# [Text]
Das sind sehr unmissverständliche, wahre und klare Aussagen, denen ich nur zustimmen kann.
BijouBrigitte
schrieb am 09.10.2009, 12:42 Uhr
Hey Leute! Ihr debattiert hier ja wie eh und je, doch hat keiner bislang gesagt "alles Müller oder was (anderes)?"
Ja, nix anderes Leute, die Müller kanns und endlich haben wir es schriftlich. Ist doch super, nee? Wie meinte doch heute mein Figaro: "die Feministinnen freuen sich darüber, dass nach der Britin Doris Lessing und der Österreicherin Elfriede Jelinek Herta Müller die dritte ausgezeichnete Frau in den sechs letzten Jahren ist." Also, ein dreimal hoch auf unsre Müller in the city!!!
seberg
schrieb am 09.10.2009, 12:48 Uhr (am 09.10.2009, 12:52 Uhr geändert).
Das Anliegen und die Aussagen von @siegen1990 und von @Armin-Maurer in Ehren, aber dazu genügt das Wissen, dass Herta Müller „ein Buch über die Deportation der Rumäniendeutschen“ geschrieben hat, was für uns, den von den Ereignissen direkt Betroffenen eine besondere Genugtuung sein mag.
Den Literatur-Nobelpreis hat sie für die literarisch-künstlerische Gestaltung von Verfolgung und Unrecht erhalten (genau Bijou: sie kanns!) Nur dadurch horcht die Welt auf. Vielleicht. Hoffentlich.
The history of Igor
schrieb am 09.10.2009, 13:26 Uhr
Siegen,

Ich wollte Sie gar nicht angreifen, sondern eher ausdruecken, dass es wohl auch in Rumaenien mehr und mehr Leute gibt, die sich mit der Thematik der Deportation (u.a.) befassen wollen, i.a.W. es ist zu begruessen, dass Mueller's Ehrung positiv rezipiert wird. Und warum sollte es auch nicht der Fall sein? Letztendlich ist dies ein Beitrag zur rumaenischen Geschichte.

# [Datenauszug]

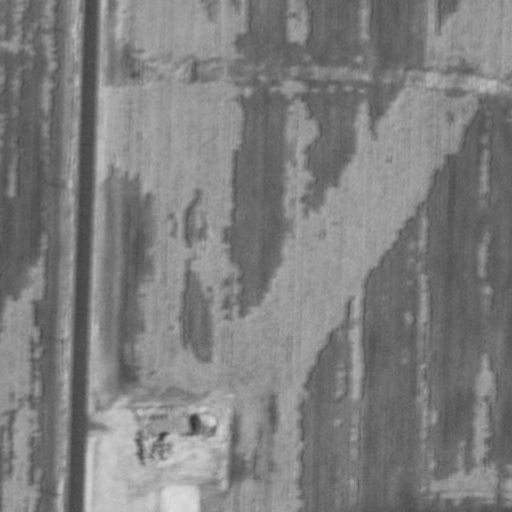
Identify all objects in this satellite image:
road: (82, 256)
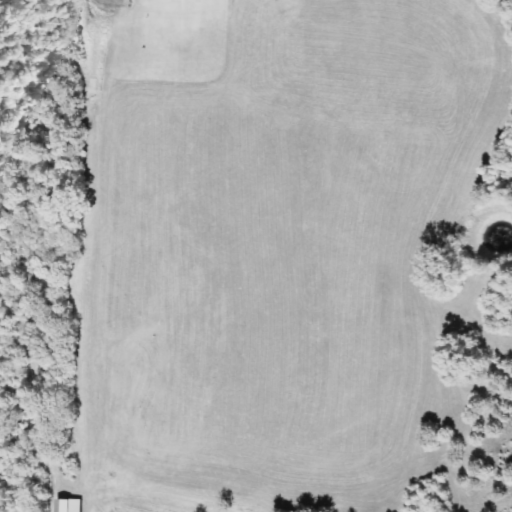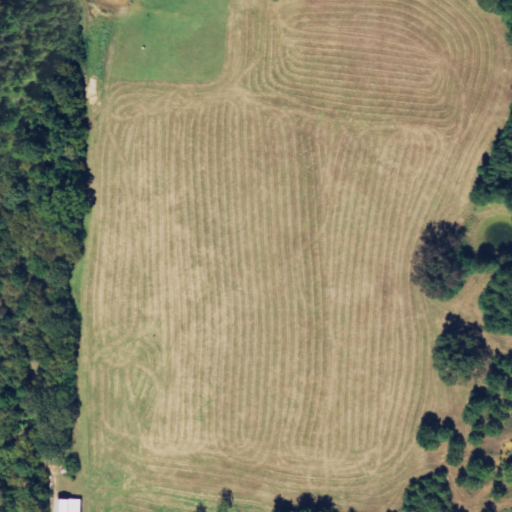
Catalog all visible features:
building: (66, 506)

# [Arbeitsauftrag 1]
Schreiben Sie den Text von „Das sind sehr“ bis einschließlich „12:52 Uhr geändert).“ noch einmal ab und ersetzen Sie darin „Feministinnen“ durch „Leserinnen“.
# [Arbeitsauftrag 2]
Fassen Sie den Text in zwei Sätzen zusammen.
# [Arbeitsauftrag 3]
Prüfen Sie, ob die folgenden Aussagen mit dem Text übereinstimmen: (a) Herta Müller ist die erste ausgezeichnete Frau in den letzten sechs Jahren. (b) Sie hat den Literatur-Nobelpreis für die literarisch-künstlerische Gestaltung von Verfolgung und Unrecht erhalten. (c) Der an Siegen gerichtete Beitrag erklärt die Absicht, Siegen anzugreifen.
Verwenden Sie ausschließlich den Text.

# [Antwort 1]
Das sind sehr unmissverständliche, wahre und klare Aussagen, denen ich nur zustimmen kann.
BijouBrigitte
schrieb am 09.10.2009, 12:42 Uhr
Hey Leute! Ihr debattiert hier ja wie eh und je, doch hat keiner bislang gesagt "alles Müller oder was (anderes)?"
Ja, nix anderes Leute, die Müller kanns und endlich haben wir es schriftlich. Ist doch super, nee? Wie meinte doch heute mein Figaro: "die Leserinnen freuen sich darüber, dass nach der Britin Doris Lessing und der Österreicherin Elfriede Jelinek Herta Müller die dritte ausgezeichnete Frau in den sechs letzten Jahren ist." Also, ein dreimal hoch auf unsre Müller in the city!!!
seberg
schrieb am 09.10.2009, 12:48 Uhr (am 09.10.2009, 12:52 Uhr geändert).

# [Antwort 2]
Im Text freuen sich mehrere Verfasser über die Auszeichnung Herta Müllers, die laut einem Zitat aus dem Figaro nach Doris Lessing und Elfriede Jelinek die dritte ausgezeichnete Frau in den letzten sechs Jahren ist. Hervorgehoben wird, dass sie den Literatur-Nobelpreis für die literarisch-künstlerische Gestaltung von Verfolgung und Unrecht erhalten hat und dass die positive Aufnahme ihrer Ehrung als Beitrag zur rumänischen Geschichte zu begrüßen ist.

# [Antwort 3]
(a) Nein: „Herta Müller die dritte ausgezeichnete Frau in den sechs letzten Jahren ist“
(b) Ja: „Den Literatur-Nobelpreis hat sie für die literarisch-künstlerische Gestaltung von Verfolgung und Unrecht erhalten“
(c) Nein: „Ich wollte Sie gar nicht angreifen“